¡Cómo me gustan las perdices de mi vecino!
Jesús Cortés Serrano

Tratábase de un hombre, sí, una persona que vivía en un pueblo de mil quinientos habitantes de una de las provincias más olvidadas de España y que muy bien pudiera ser nuestro pueblo.

Allí todos se conocían, y la relación con sus vecinos era de excelente cordialidad.

El protagonista en cuestión tenía unas aficiones muy definidas: le encantaba salir al campo a pasear, a cazar o a pescar, depende de la época del año que fuese, y el respeto por la Naturaleza así como por sus inquilinos (animales y plantas) era completo.

Poseía una granja en desuso en la que tenía tres perros, gallinas, palomas y unas parejas de perdices que le ponían huevos de los que intentaba cada año sacar los perdigones por medio de gallinas conchinchinas o una pequeña incubadora que hace unos años había comprado.

Año tras año y desde hace tres, los amigos de lo ajeno a los cuales sin duda conocía y probablemente le saludaran cuando se cruzaba con ellos por la calle le sustraían las perdices en la cantidad de una pareja por año. Nuestro protagonista en cuestión, creía que no valía la pena denunciarlo ya que el que lo hiciera debería estar muy necesitado y no debía tener 18 euros para comprarse una pareja de perdices ni el valor para pedírselas, así que hizo caso omiso de los robos y siguió criando sus queridas perdices hasta que el cuarto año que casualmente es el año en curso, una mañana, al ir a darles de comer a sus queridas perdices, observó con gran tristeza que este año los amigos de lo ajeno se habían pasado, no se habían llevado una pareja de perdices, se habían superado y se habían llevado dos parejas que estaban en pleno proceso de puesta de huevos.
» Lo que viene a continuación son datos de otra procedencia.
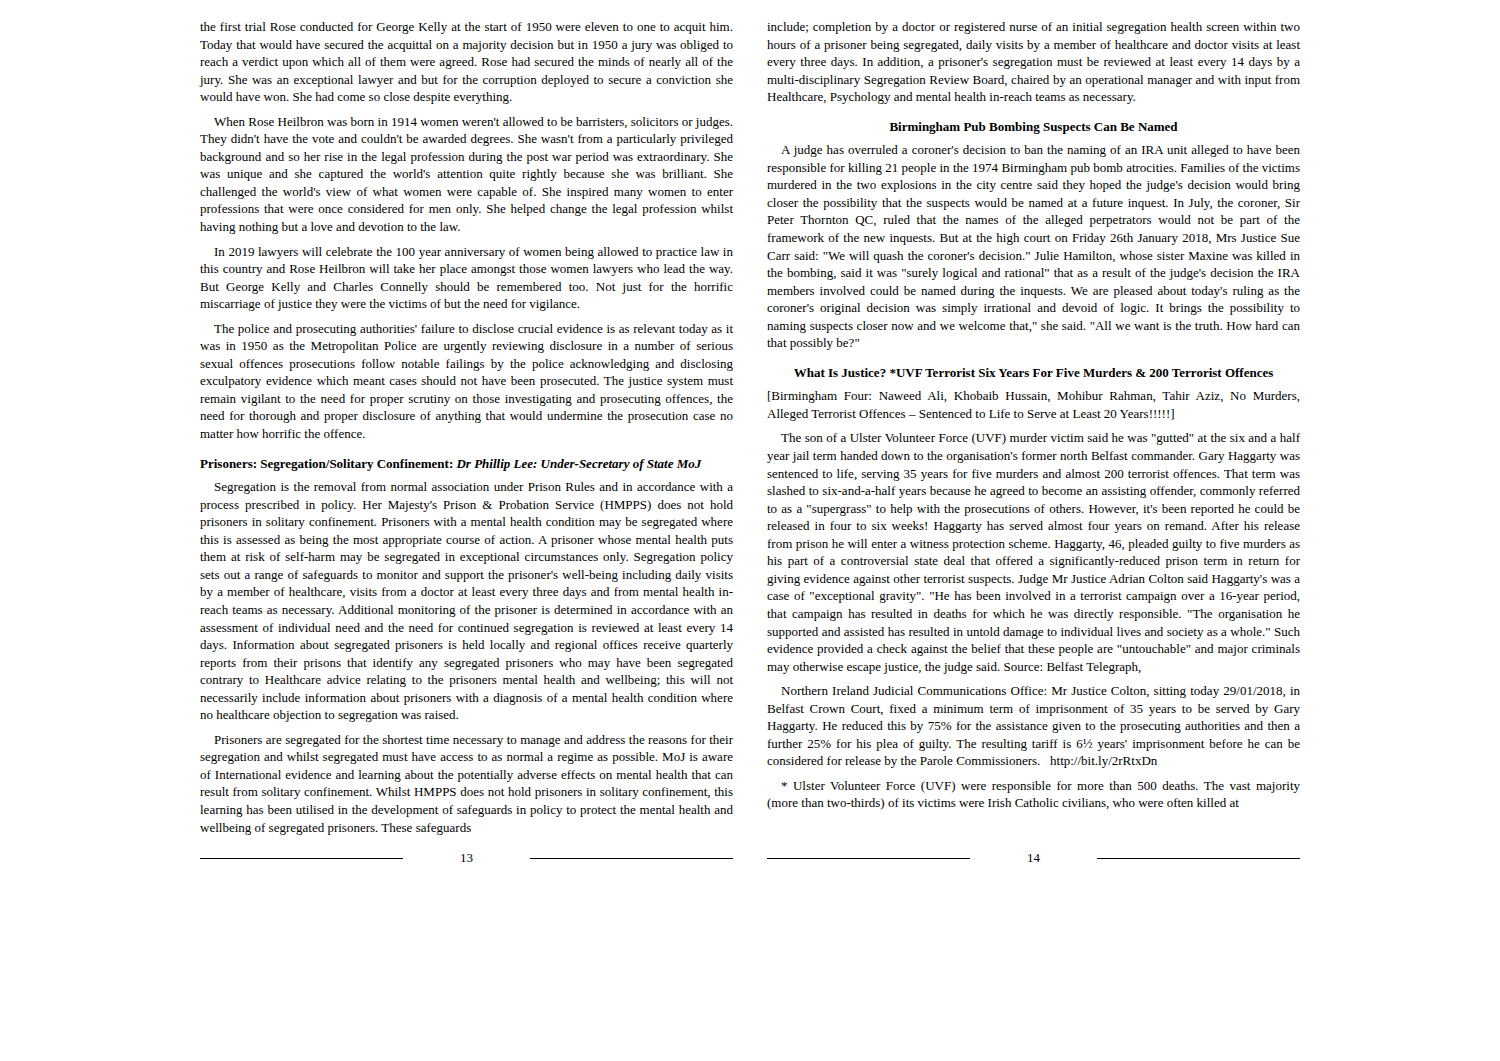the first trial Rose conducted for George Kelly at the start of 1950 were eleven to one to acquit him. Today that would have secured the acquittal on a majority decision but in 1950 a jury was obliged to reach a verdict upon which all of them were agreed. Rose had secured the minds of nearly all of the jury. She was an exceptional lawyer and but for the corruption deployed to secure a conviction she would have won. She had come so close despite everything.
When Rose Heilbron was born in 1914 women weren't allowed to be barristers, solicitors or judges. They didn't have the vote and couldn't be awarded degrees. She wasn't from a particularly privileged background and so her rise in the legal profession during the post war period was extraordinary. She was unique and she captured the world's attention quite rightly because she was brilliant. She challenged the world's view of what women were capable of. She inspired many women to enter professions that were once considered for men only. She helped change the legal profession whilst having nothing but a love and devotion to the law.
In 2019 lawyers will celebrate the 100 year anniversary of women being allowed to practice law in this country and Rose Heilbron will take her place amongst those women lawyers who lead the way. But George Kelly and Charles Connelly should be remembered too. Not just for the horrific miscarriage of justice they were the victims of but the need for vigilance.
The police and prosecuting authorities' failure to disclose crucial evidence is as relevant today as it was in 1950 as the Metropolitan Police are urgently reviewing disclosure in a number of serious sexual offences prosecutions follow notable failings by the police acknowledging and disclosing exculpatory evidence which meant cases should not have been prosecuted. The justice system must remain vigilant to the need for proper scrutiny on those investigating and prosecuting offences, the need for thorough and proper disclosure of anything that would undermine the prosecution case no matter how horrific the offence.
Prisoners: Segregation/Solitary Confinement: Dr Phillip Lee: Under-Secretary of State MoJ
Segregation is the removal from normal association under Prison Rules and in accordance with a process prescribed in policy. Her Majesty's Prison & Probation Service (HMPPS) does not hold prisoners in solitary confinement. Prisoners with a mental health condition may be segregated where this is assessed as being the most appropriate course of action. A prisoner whose mental health puts them at risk of self-harm may be segregated in exceptional circumstances only. Segregation policy sets out a range of safeguards to monitor and support the prisoner's well-being including daily visits by a member of healthcare, visits from a doctor at least every three days and from mental health in-reach teams as necessary. Additional monitoring of the prisoner is determined in accordance with an assessment of individual need and the need for continued segregation is reviewed at least every 14 days. Information about segregated prisoners is held locally and regional offices receive quarterly reports from their prisons that identify any segregated prisoners who may have been segregated contrary to Healthcare advice relating to the prisoners mental health and wellbeing; this will not necessarily include information about prisoners with a diagnosis of a mental health condition where no healthcare objection to segregation was raised.
Prisoners are segregated for the shortest time necessary to manage and address the reasons for their segregation and whilst segregated must have access to as normal a regime as possible. MoJ is aware of International evidence and learning about the potentially adverse effects on mental health that can result from solitary confinement. Whilst HMPPS does not hold prisoners in solitary confinement, this learning has been utilised in the development of safeguards in policy to protect the mental health and wellbeing of segregated prisoners. These safeguards
include; completion by a doctor or registered nurse of an initial segregation health screen within two hours of a prisoner being segregated, daily visits by a member of healthcare and doctor visits at least every three days. In addition, a prisoner's segregation must be reviewed at least every 14 days by a multi-disciplinary Segregation Review Board, chaired by an operational manager and with input from Healthcare, Psychology and mental health in-reach teams as necessary.
Birmingham Pub Bombing Suspects Can Be Named
A judge has overruled a coroner's decision to ban the naming of an IRA unit alleged to have been responsible for killing 21 people in the 1974 Birmingham pub bomb atrocities. Families of the victims murdered in the two explosions in the city centre said they hoped the judge's decision would bring closer the possibility that the suspects would be named at a future inquest. In July, the coroner, Sir Peter Thornton QC, ruled that the names of the alleged perpetrators would not be part of the framework of the new inquests. But at the high court on Friday 26th January 2018, Mrs Justice Sue Carr said: "We will quash the coroner's decision." Julie Hamilton, whose sister Maxine was killed in the bombing, said it was "surely logical and rational" that as a result of the judge's decision the IRA members involved could be named during the inquests. We are pleased about today's ruling as the coroner's original decision was simply irrational and devoid of logic. It brings the possibility to naming suspects closer now and we welcome that," she said. "All we want is the truth. How hard can that possibly be?"
What Is Justice? *UVF Terrorist Six Years For Five Murders & 200 Terrorist Offences
[Birmingham Four: Naweed Ali, Khobaib Hussain, Mohibur Rahman, Tahir Aziz, No Murders, Alleged Terrorist Offences – Sentenced to Life to Serve at Least 20 Years!!!!!]
The son of a Ulster Volunteer Force (UVF) murder victim said he was "gutted" at the six and a half year jail term handed down to the organisation's former north Belfast commander. Gary Haggarty was sentenced to life, serving 35 years for five murders and almost 200 terrorist offences. That term was slashed to six-and-a-half years because he agreed to become an assisting offender, commonly referred to as a "supergrass" to help with the prosecutions of others. However, it's been reported he could be released in four to six weeks! Haggarty has served almost four years on remand. After his release from prison he will enter a witness protection scheme. Haggarty, 46, pleaded guilty to five murders as his part of a controversial state deal that offered a significantly-reduced prison term in return for giving evidence against other terrorist suspects. Judge Mr Justice Adrian Colton said Haggarty's was a case of "exceptional gravity". "He has been involved in a terrorist campaign over a 16-year period, that campaign has resulted in deaths for which he was directly responsible. "The organisation he supported and assisted has resulted in untold damage to individual lives and society as a whole." Such evidence provided a check against the belief that these people are "untouchable" and major criminals may otherwise escape justice, the judge said. Source: Belfast Telegraph,
Northern Ireland Judicial Communications Office: Mr Justice Colton, sitting today 29/01/2018, in Belfast Crown Court, fixed a minimum term of imprisonment of 35 years to be served by Gary Haggarty. He reduced this by 75% for the assistance given to the prosecuting authorities and then a further 25% for his plea of guilty. The resulting tariff is 6½ years' imprisonment before he can be considered for release by the Parole Commissioners. http://bit.ly/2rRtxDn
* Ulster Volunteer Force (UVF) were responsible for more than 500 deaths. The vast majority (more than two-thirds) of its victims were Irish Catholic civilians, who were often killed at
13
14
Desilusionado, abatido y enojado, nuestro amigo decidió no volver a pasar este mal trago e intentó no investigar quién le había quitado sus perdices año tras año para no verse en la obligación de discutir con ninguno de sus convecinos, y acto seguido, cogió una caja, metió en ella las perdices que no le habían robado y las soltó en el monte.
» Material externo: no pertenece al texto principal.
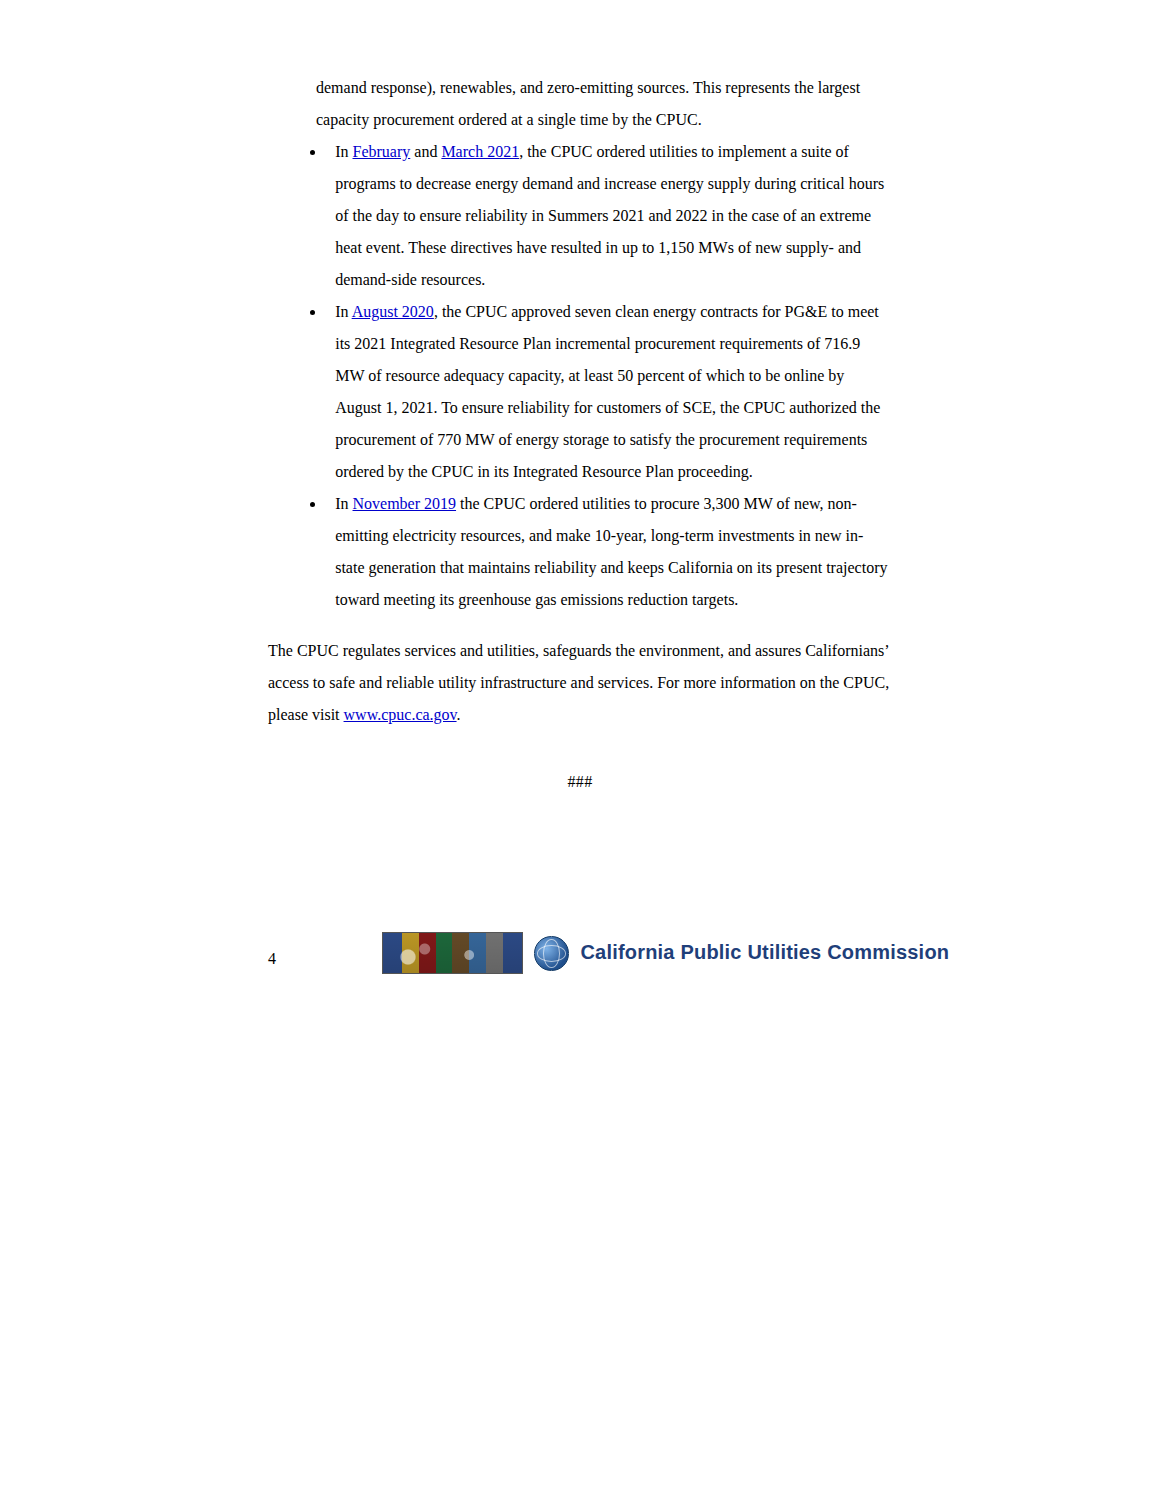demand response), renewables, and zero-emitting sources. This represents the largest capacity procurement ordered at a single time by the CPUC.
In February and March 2021, the CPUC ordered utilities to implement a suite of programs to decrease energy demand and increase energy supply during critical hours of the day to ensure reliability in Summers 2021 and 2022 in the case of an extreme heat event. These directives have resulted in up to 1,150 MWs of new supply- and demand-side resources.
In August 2020, the CPUC approved seven clean energy contracts for PG&E to meet its 2021 Integrated Resource Plan incremental procurement requirements of 716.9 MW of resource adequacy capacity, at least 50 percent of which to be online by August 1, 2021. To ensure reliability for customers of SCE, the CPUC authorized the procurement of 770 MW of energy storage to satisfy the procurement requirements ordered by the CPUC in its Integrated Resource Plan proceeding.
In November 2019 the CPUC ordered utilities to procure 3,300 MW of new, non-emitting electricity resources, and make 10-year, long-term investments in new in-state generation that maintains reliability and keeps California on its present trajectory toward meeting its greenhouse gas emissions reduction targets.
The CPUC regulates services and utilities, safeguards the environment, and assures Californians’ access to safe and reliable utility infrastructure and services. For more information on the CPUC, please visit www.cpuc.ca.gov.
###
4
California Public Utilities Commission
Pasaron los días y nuestro protagonista recordaba con nostalgia los buenos ratos que en sus horas de ocio pasaba entre sus perdices y pensaba, no sin cierto rencor, quién podía ser el villano que le había privado de su afición, preguntándose: ¿será ese que me saluda tan efusivamente en la cola del pan?, o ¿el hijo del compañero que juega al guiñote conmigo cualquiera de los días de la semana?, o ¿ese otro que me pide un cigarro cuando estamos discutiendo el resultado del último partido de la TV?, o ¿…………….? . En fín, prefiero no pensarlo, sólo decir que si esta pequeña historia de un hombre cualquiera de nuestros pueblos sirve para que estos hechos no vuelvan a suceder, me doy por satisfecho.